** Start of Selected excerpt **

For those who have already found the first edition of Henry Bial's The Performance Studies Reader a useful tool for teaching and research, the expanded second edition will be even more useful. For those who have been looking for a comprehensive collection of readings in performance studies but had not yet encountered Bial's first edition, this volume will fit the bill with relatively few gaps to fill in. In the second edition, Bial has added eight new chapters to an already eclectic collection of works from the founding mothers and fathers of the discipline—ones both [End Page 225] witting (Richard Schechner, Barbara Kirshenblatt-Gimblett, Victor Turner) and unwitting (Lee Strasberg, Bertolt Brecht, Gregory Bateson). These are complemented and enriched by relatively new, neglected, or reexamined voices (Alyda Faber, Jill Lane, Catherine Bell). As with Bial's first edition, this one is synched section by section with Richard Schechner's Performance Studies: An Introduction. Bial is quick to point out, though, that The Performance Studies Reader is very much a book that can stand on its own and provide "a qualitatively different reading and learning experience" (p. 3) from Schechner's books. Bial calls his approach "street level" versus Schechner's "coherent guide" to the field (p. 3). Having used Schechner's text in an introductory-level course without the benefit of Bial's reader, I can attest to the need for the sort of well-conceived collection that The Performance Studies Reader offers.

Bial's introduction is short, and it acknowledges the inherent difficulties of creating a reader that attempts to be all things to all performance studies scholars. The author makes the case that such a volume should be inclusive rather than exclusive, but he readily admits that not every relevant reading from the diverse community of "practitioners and critics, anthropologists, folklorists, sociologists, and cultural theorists" can or will be adequately covered in a single collection (p. 2). Rather, he seeks to find junctures, overlaps, and moments of hybridity that both support Schechner's choices and stretch them.

** End of Selected excerpt **
** Start of Dataset entries **

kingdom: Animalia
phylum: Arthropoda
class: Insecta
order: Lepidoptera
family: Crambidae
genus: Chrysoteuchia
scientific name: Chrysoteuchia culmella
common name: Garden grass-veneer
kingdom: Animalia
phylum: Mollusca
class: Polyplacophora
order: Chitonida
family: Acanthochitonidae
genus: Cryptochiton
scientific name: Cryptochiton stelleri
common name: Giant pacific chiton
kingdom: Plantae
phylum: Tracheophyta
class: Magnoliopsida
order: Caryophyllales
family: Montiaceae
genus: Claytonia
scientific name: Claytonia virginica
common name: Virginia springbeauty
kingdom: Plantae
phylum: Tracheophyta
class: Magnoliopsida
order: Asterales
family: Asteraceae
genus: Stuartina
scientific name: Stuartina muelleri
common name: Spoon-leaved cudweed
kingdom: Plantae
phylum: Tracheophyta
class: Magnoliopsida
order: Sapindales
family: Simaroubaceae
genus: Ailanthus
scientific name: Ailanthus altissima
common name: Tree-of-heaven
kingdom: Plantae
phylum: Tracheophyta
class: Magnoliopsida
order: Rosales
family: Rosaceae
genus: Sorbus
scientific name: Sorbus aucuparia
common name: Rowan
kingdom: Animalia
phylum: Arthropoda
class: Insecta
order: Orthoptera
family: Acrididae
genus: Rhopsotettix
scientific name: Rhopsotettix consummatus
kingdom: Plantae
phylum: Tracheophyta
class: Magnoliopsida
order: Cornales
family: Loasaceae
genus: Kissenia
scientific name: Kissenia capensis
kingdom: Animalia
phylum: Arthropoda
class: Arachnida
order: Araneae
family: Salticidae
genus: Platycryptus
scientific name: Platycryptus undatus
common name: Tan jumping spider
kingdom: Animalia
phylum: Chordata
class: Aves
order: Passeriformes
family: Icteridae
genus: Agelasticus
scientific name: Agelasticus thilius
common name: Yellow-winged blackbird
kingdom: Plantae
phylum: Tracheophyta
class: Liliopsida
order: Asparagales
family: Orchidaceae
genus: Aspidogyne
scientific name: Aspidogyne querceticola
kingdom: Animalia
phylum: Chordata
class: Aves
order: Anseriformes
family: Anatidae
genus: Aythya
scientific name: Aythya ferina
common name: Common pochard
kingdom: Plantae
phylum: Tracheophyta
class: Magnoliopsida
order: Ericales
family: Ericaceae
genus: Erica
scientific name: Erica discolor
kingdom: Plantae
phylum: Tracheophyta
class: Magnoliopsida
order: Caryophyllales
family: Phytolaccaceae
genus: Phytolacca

** End of Dataset entries **

To-do list
#1 Write out the review again, everything from "Bial's introduction is" down to "and stretch them.", with "inclusive" switched to "open".
#2 Answer these questions on the review:
(a) How many new chapters does the second edition add?
(b) Which book is the reader synched with section by section?
(c) Should such a volume be inclusive or exclusive, according to Bial?
Answer from the review alone.

Solutions to the problems
#1
Bial's introduction is short, and it acknowledges the inherent difficulties of creating a reader that attempts to be all things to all performance studies scholars. The author makes the case that such a volume should be open rather than exclusive, but he readily admits that not every relevant reading from the diverse community of "practitioners and critics, anthropologists, folklorists, sociologists, and cultural theorists" can or will be adequately covered in a single collection (p. 2). Rather, he seeks to find junctures, overlaps, and moments of hybridity that both support Schechner's choices and stretch them.

#2
(a) Eight.
(b) Richard Schechner's Performance Studies: An Introduction.
(c) Inclusive.